(ИСХОДНЫЙ ТЕКСТ)
• • • • • • •

И все же — позволим себе не согласиться с Буниным! — не ярким электрическим, а рассеянным прозрачным светом ясного майского дня озарены лучшие страницы прозаических сборников писательницы («Новые люди», 1896; «Зеркала», 1898; «Лунные муравьи», 1912 и др.). Однако на этом весеннем небе могут сверкать молнии, ибо Гиппиус никогда не боится «алым мечом» рассекать обыденную жизнь, чтобы заставить человека оказаться «ближе к природе», «вне времени» (так названы ее рассказы), когда явственней слышен Божий глас, призывающий к строительству Нового Храма и постижению Новой Правды. А понимание того, каким трудным бывает это постижение, определяет неповторимую тональность прозаических книг Гиппиус — сухую печаль повествования …

И все же была область, где все эти истинные или мнимые недостатки дарования Гиппиус оборачивались несомненными достоинствами. Именно критическая сфера наиболее соответствовал природе ее дарования, не склонного к лепке характеров «из плоти и крови». Критика и была тем видом творчества, в котором гармонично соединялось ее умение видеть нелепые стороны жизни, острая приметливость к литературным явлениям и фактам, резкость и жесткость высказываний, насмешливая презрительность и склонность к обобщениям. И в критике и публицистике она состоялась как неповторимое уникальное явление русской культуры.

• • • • • • •

(ИСХОДНЫЕ ДАННЫЕ)

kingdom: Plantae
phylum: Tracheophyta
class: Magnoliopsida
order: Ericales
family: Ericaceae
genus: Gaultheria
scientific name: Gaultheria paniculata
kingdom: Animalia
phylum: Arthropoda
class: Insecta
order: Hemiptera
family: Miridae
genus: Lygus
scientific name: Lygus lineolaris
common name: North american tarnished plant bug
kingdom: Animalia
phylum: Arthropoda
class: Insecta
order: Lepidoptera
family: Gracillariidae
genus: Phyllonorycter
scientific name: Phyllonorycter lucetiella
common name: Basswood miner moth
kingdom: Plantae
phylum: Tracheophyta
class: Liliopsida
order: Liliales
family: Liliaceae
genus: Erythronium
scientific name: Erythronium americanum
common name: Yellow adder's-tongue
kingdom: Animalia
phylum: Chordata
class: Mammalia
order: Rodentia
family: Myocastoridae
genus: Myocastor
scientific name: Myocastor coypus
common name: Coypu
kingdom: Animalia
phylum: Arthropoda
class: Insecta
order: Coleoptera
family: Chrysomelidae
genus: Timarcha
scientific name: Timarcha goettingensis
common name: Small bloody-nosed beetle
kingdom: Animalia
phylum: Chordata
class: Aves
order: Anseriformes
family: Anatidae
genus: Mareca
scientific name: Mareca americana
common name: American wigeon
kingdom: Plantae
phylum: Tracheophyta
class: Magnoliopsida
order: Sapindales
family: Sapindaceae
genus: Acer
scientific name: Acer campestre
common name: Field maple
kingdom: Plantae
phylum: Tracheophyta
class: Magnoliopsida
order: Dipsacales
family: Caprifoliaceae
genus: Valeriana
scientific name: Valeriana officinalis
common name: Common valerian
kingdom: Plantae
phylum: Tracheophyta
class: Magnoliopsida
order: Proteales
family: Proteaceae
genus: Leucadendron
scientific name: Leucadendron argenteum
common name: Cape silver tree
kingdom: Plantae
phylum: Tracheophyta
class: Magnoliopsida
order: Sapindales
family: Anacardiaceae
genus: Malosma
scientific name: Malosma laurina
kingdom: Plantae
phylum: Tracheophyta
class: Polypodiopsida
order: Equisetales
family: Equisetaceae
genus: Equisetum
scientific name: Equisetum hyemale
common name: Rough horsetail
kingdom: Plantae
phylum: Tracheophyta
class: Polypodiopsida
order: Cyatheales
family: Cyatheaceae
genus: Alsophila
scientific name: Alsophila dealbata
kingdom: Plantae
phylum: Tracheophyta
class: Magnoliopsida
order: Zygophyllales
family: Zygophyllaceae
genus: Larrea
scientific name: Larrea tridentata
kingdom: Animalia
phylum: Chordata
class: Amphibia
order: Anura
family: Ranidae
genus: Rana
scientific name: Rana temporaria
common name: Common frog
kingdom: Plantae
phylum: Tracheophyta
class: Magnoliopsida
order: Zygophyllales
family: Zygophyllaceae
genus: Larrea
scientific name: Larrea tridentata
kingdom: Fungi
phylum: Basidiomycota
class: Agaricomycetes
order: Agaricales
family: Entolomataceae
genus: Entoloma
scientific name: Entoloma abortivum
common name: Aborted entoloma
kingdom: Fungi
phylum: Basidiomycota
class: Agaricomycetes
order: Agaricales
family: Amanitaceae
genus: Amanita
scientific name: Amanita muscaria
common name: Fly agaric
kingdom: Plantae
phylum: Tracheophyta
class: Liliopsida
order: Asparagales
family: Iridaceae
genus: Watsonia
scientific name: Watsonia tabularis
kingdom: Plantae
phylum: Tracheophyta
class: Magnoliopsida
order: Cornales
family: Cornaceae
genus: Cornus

• • • • • • •

(СПИСОК ЗАДАНИЙ)
**a)** Перепишите записи между строками, содержащими «scientific name: Lygus lineolaris» и «order: Liliales», включительно, заменив «common name» на «popular name» и не меняя ничего другого.
**b)** Напишите продолжение текста о творчестве Гиппиус.

(ОЖИДАЕМЫЕ ОТВЕТЫ)
**a)**
scientific name: Lygus lineolaris
popular name: North american tarnished plant bug
kingdom: Animalia
phylum: Arthropoda
class: Insecta
order: Lepidoptera
family: Gracillariidae
genus: Phyllonorycter
scientific name: Phyllonorycter lucetiella
popular name: Basswood miner moth
kingdom: Plantae
phylum: Tracheophyta
class: Liliopsida
order: Liliales

**b)**
Где-то в начале 900-х годов в Петербурге родилось особое существо — критик Антон Крайний (такой псевдоним выбрала для своих статей З. Гиппиус), — на острый язычок которому боялся попасться каждый литератор. Он мог запросто похоронить в безымянной Братской могиле непонравившееся ему творение, наделить хлестаковским легкомыслием не в меру прыткого, на его взгляд, литератора (статья Иван Александрович-Неудачник), сравнить с Репой произведения писателя, а его самого засадить в Болото [5]. И вряд ли можно прописать эту манеру по разряду «фельетонно-словесного балагурства» [6], как пытались это сделать некоторые. Нет, за литературно-критическими мнениями Гиппиус стояла слаженная и продуманная система эстетических и этических ценностей, твердое убеждение в необходимости охранять русскую культуру от вторжения пошлости, от засилия мещанства. Конечно, можно с сомнением отнестись к ее опасениям, что именно творчество Леонида Андреева являет собой квинтэссенцию бескультурья и надо все силы бросить на борьбу с ним, но подлинная обеспокоенность критика, его «ум, вкус и культура» (А. Белый) чувствуются в каждой написанной им строке. И еще самоуверенность, которая граничит с самонадеянностью и бесцеремонностью, что часто глубоко обижало окружающих. Но, наверняка, именно поэтому был выбран для критической деятельности говорящий псевдоним, что сама Гиппиус как человек, как это ни покажется странным, отличалась, скорее, робостью и мнительностью, чем агрессивностью, и «крайние» слова ей легче было произносить только «от чужого имени».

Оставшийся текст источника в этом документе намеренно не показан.